▶ **Try it**
In the article on the Saudi vaccine plan, copy everything from "Dr. Abdullah Asiri, assistant" down to "prove its need.", putting "deputy undersecretary" in place of "assistant undersecretary".

▶ **Text provided**
The Saudi Ministry of Health is targeting to make the coronavirus vaccine available free to at least 70 percent of the Kingdom’s citizens and residents.
Dr. Abdullah Asiri, assistant undersecretary for preventive health at the ministry, says that the authority will be giving priority to those who have not tested positive for the coronavirus in the inoculation campaign about to commence in the coming months. However, now the officials are not considering vaccinating those under 16 years unless research or tests prove its need.
The government is hoping to procure enough vaccines by the end of next year, to complete the proposed inoculation campaign. “The Kingdom worked on two paths to obtain the vaccine, through the COVAX organization, which the G20 had a role in creating and financing,” Dr. Asiri stated.
The second planned path to obtain required vaccines that cannot be met with the COVAX organization is by directly contracting with the big companies, Dr. Asiri added.
COVAX is a global initiative targeted at working with vaccine manufacturers to offer countries around the world equitable access to safe and effective vaccines once they are licensed and approved.
Mr. Asiri further added that the Kingdom is working to announce a clear schedule of the vaccination’s arrival to the country in the coming weeks.
Procuring effective vaccines needs in-depth planning and supply chain and time for the shots to arrive in large quantities enough to cover the entire population of the country, so, “what will be released this year is not expected to be in the large quantities that would affect the pandemic’s trajectory, which isn’t expected before mid-2021,” Dr. Asiri added.
Assistant to the minister of health and official spokesman, Dr. Muhammad Al-Abd Al-Aly, stated that the authority will only deliver those vaccines which are effective against the virus, has no side effects and are approved by the authorities concerned with granting licenses.
Meanwhile, three vaccines from Pfizer, Moderna and AstraZeneca have been found to be at least 70 percent effective, giving hope for the inoculation program to start soon.

▶ **Given data**

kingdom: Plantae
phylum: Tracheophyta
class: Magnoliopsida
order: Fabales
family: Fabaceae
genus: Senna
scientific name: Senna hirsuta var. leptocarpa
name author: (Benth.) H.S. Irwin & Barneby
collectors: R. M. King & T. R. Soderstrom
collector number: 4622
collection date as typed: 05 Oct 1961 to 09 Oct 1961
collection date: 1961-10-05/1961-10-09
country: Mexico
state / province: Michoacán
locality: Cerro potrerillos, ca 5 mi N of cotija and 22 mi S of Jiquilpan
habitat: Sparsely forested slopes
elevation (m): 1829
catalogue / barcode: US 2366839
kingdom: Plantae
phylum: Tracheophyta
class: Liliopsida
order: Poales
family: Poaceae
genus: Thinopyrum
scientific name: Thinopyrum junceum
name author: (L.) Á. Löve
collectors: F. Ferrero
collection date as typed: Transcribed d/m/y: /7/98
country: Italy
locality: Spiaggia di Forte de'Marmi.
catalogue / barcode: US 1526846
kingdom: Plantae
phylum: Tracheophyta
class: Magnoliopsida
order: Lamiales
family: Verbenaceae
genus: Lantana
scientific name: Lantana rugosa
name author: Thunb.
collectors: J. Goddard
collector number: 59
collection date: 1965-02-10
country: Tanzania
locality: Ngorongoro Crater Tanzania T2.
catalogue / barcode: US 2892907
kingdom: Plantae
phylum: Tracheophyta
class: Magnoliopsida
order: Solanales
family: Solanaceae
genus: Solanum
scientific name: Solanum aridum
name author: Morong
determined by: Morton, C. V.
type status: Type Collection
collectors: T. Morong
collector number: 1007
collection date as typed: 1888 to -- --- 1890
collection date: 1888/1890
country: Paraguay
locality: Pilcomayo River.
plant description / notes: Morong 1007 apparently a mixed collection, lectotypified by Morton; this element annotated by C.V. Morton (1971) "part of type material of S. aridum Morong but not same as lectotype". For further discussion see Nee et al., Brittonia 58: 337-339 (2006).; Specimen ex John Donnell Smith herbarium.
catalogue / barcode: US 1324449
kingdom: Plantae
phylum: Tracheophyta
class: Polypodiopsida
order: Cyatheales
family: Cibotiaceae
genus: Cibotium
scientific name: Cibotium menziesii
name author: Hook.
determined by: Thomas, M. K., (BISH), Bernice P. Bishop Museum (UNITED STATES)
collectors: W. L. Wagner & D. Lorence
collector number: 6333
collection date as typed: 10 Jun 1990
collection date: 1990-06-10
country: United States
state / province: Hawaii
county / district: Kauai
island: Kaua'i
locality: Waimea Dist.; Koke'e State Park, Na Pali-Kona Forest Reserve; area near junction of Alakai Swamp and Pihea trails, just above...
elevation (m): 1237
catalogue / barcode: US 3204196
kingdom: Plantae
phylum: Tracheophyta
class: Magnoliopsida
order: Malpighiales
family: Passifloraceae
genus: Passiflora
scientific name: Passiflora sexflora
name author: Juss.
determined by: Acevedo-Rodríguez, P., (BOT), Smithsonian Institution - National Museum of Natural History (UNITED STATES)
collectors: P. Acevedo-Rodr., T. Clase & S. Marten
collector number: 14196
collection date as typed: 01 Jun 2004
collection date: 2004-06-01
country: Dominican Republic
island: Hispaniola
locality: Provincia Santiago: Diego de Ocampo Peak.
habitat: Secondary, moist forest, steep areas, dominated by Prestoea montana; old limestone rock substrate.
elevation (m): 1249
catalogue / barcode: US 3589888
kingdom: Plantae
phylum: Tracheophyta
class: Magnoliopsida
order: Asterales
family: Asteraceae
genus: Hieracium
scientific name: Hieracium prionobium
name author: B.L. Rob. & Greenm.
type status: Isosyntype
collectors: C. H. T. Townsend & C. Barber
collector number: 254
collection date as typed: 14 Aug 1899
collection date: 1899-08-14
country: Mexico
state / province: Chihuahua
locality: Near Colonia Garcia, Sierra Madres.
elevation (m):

▶ **Finished exercise**
Dr. Abdullah Asiri, deputy undersecretary for preventive health at the ministry, says that the authority will be giving priority to those who have not tested positive for the coronavirus in the inoculation campaign about to commence in the coming months. However, now the officials are not considering vaccinating those under 16 years unless research or tests prove its need.